Among the few indicators of the day, the goods trade deficit for November climbed to a record $ 97.8 billion (+ 17.5%) on a surge in imports, reflecting strong US demand.

On the real estate side, the promises of home sales in the United States for last month, on the other hand disappointed analysts, falling by 2.2% compared to the previous month. Potential buyers, still numerous, face high prices and a shortage of houses and apartments for sale.

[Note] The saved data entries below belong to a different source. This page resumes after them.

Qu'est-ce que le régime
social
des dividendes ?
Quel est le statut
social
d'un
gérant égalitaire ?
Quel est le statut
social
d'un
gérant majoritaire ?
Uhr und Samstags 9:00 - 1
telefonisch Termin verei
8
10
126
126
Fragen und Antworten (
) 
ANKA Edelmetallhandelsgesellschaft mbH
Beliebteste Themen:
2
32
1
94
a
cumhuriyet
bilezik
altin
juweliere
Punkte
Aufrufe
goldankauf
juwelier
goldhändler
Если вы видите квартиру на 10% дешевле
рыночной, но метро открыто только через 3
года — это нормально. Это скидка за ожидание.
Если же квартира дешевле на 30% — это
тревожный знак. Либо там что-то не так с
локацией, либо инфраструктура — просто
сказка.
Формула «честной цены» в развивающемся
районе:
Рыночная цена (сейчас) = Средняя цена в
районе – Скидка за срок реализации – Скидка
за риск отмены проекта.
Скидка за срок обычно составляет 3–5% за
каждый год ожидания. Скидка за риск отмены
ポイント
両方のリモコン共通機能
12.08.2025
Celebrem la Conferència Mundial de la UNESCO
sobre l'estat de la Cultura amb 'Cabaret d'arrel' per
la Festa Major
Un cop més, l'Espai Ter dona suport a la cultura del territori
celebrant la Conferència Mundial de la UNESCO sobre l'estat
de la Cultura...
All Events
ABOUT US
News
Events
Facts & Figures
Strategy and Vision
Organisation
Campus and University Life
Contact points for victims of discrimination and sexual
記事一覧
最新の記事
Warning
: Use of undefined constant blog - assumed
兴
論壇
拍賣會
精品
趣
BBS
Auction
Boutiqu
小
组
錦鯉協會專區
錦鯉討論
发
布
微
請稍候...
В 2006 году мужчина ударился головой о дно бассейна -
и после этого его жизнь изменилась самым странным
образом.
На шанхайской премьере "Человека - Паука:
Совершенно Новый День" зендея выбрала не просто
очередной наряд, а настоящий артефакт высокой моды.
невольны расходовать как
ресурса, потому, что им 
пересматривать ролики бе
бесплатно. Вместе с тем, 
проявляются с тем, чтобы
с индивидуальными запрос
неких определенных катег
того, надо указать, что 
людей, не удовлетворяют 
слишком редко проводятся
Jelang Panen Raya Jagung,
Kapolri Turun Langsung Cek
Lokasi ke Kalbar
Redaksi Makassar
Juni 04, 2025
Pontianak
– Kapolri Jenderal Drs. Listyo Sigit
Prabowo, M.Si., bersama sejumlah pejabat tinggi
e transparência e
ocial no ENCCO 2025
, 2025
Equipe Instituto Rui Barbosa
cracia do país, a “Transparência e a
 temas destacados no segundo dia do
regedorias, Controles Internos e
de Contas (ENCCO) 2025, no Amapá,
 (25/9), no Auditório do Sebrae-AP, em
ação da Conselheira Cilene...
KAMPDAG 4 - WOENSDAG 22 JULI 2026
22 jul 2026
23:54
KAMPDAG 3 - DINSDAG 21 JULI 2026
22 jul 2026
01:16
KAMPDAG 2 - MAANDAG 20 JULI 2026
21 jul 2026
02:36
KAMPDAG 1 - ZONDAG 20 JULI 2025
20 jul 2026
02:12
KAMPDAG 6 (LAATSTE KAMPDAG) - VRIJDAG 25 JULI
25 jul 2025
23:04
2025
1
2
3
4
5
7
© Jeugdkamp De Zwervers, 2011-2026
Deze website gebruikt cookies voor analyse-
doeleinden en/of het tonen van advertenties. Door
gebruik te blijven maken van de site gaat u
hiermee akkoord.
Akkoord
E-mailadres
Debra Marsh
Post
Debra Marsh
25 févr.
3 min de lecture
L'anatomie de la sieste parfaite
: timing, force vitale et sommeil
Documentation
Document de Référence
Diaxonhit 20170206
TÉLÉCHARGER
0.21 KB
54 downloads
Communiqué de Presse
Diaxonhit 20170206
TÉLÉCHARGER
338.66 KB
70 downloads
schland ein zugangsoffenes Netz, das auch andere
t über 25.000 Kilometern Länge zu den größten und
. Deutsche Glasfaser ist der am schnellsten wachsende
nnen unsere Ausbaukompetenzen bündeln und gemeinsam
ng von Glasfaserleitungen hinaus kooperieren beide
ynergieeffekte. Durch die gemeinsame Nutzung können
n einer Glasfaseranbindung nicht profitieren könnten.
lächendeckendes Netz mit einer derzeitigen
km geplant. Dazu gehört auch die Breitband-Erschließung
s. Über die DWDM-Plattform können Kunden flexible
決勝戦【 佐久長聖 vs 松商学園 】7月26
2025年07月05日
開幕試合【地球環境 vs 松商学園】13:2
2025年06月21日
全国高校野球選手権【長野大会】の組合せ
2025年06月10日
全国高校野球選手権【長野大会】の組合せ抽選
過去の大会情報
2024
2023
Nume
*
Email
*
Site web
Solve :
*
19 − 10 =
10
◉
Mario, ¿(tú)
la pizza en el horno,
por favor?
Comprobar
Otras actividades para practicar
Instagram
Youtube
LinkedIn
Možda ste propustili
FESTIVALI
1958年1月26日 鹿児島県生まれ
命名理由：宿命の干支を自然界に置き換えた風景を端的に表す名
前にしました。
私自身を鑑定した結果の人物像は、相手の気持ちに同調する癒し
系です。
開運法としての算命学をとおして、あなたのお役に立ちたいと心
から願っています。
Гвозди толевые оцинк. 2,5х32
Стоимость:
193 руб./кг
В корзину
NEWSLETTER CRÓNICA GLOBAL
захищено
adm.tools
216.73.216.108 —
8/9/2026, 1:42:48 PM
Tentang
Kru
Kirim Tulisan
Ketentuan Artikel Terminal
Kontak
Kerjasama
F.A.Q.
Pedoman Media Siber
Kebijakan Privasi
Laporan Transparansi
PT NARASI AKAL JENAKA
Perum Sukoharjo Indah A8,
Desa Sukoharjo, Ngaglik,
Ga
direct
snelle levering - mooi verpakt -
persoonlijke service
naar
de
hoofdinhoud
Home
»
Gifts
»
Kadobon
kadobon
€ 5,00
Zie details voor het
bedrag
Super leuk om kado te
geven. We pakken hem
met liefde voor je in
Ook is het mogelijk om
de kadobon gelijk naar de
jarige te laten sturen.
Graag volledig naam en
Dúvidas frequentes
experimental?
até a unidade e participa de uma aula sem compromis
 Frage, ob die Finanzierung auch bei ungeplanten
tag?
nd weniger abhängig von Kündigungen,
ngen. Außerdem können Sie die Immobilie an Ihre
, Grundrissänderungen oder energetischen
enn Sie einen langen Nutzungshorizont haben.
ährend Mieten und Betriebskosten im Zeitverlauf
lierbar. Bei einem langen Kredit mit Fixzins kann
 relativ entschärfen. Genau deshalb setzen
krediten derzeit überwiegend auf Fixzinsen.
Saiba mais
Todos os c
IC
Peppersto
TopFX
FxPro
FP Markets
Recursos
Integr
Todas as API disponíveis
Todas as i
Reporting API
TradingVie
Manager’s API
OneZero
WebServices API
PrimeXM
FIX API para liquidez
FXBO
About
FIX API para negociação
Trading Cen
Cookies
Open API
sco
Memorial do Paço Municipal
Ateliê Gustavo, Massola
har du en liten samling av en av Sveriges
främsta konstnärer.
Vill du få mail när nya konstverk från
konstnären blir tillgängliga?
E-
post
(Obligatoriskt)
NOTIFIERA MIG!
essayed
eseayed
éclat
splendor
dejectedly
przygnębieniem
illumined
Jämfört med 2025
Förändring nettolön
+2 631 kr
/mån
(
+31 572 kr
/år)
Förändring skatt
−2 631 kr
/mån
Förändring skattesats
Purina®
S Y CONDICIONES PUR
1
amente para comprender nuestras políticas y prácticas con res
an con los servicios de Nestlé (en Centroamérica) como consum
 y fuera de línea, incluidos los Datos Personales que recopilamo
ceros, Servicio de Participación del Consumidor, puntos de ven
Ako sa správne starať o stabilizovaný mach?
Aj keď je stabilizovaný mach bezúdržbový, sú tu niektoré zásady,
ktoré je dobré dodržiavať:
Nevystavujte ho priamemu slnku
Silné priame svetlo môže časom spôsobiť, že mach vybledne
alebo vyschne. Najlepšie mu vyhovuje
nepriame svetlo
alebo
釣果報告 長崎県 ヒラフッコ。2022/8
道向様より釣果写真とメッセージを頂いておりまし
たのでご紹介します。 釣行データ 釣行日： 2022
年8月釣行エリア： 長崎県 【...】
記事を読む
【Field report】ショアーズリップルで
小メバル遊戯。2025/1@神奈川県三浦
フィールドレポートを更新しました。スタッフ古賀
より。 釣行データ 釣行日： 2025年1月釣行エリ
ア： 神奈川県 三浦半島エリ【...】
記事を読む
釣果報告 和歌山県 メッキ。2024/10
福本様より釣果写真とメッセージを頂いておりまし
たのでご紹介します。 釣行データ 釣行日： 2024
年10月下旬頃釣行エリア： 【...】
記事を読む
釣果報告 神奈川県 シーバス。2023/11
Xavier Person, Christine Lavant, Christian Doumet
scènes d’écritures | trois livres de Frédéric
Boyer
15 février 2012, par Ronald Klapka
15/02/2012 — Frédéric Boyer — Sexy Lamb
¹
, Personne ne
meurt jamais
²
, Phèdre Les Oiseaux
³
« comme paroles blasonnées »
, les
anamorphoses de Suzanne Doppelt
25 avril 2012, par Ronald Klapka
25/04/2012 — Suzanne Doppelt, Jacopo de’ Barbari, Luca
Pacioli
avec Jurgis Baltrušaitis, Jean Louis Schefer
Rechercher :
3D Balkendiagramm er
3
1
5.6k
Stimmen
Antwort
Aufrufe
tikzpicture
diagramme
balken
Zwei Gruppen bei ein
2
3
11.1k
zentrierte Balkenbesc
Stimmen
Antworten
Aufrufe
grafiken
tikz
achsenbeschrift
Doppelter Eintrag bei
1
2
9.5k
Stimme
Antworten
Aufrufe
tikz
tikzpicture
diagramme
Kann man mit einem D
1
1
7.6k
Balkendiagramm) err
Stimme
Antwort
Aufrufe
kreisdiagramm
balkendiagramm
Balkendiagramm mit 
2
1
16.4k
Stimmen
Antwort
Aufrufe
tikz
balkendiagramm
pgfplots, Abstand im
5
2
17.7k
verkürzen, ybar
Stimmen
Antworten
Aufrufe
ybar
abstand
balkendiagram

Cruise passengers continued to be mistreated as US health officials said Wednesday they had more infected boats in the sights. Norwegian Cruise lost 2.74%, Carnival 2.68% and Royal Caribbean 1.14%.

Airlines, which had rebounded the day before, fell again like American Airlines (-2.05%), Delta (-1.22%) and United Airlines (-1.34%). Boeing lost most of the ground gained the day before (-1.05% to 203.97 dollars).

Tesla shares, in the green before the opening, fell 0.95% to 1,079 dollars. His boss Elon Musk converted his last batch of 1.5 million Tesla stock options while selling some 900,000 shares for about $ 1 billion, to cover the taxes associated with those transactions.

Victoria Secret, the manufacturer of lingerie, soared 10% to 53.39 dollars after announcing to buy back a volume of its own shares and confirmed its forecasts of the last quarter.

Yields on 10-year Treasuries edged up to 1.52% from 1.48% in a calm market.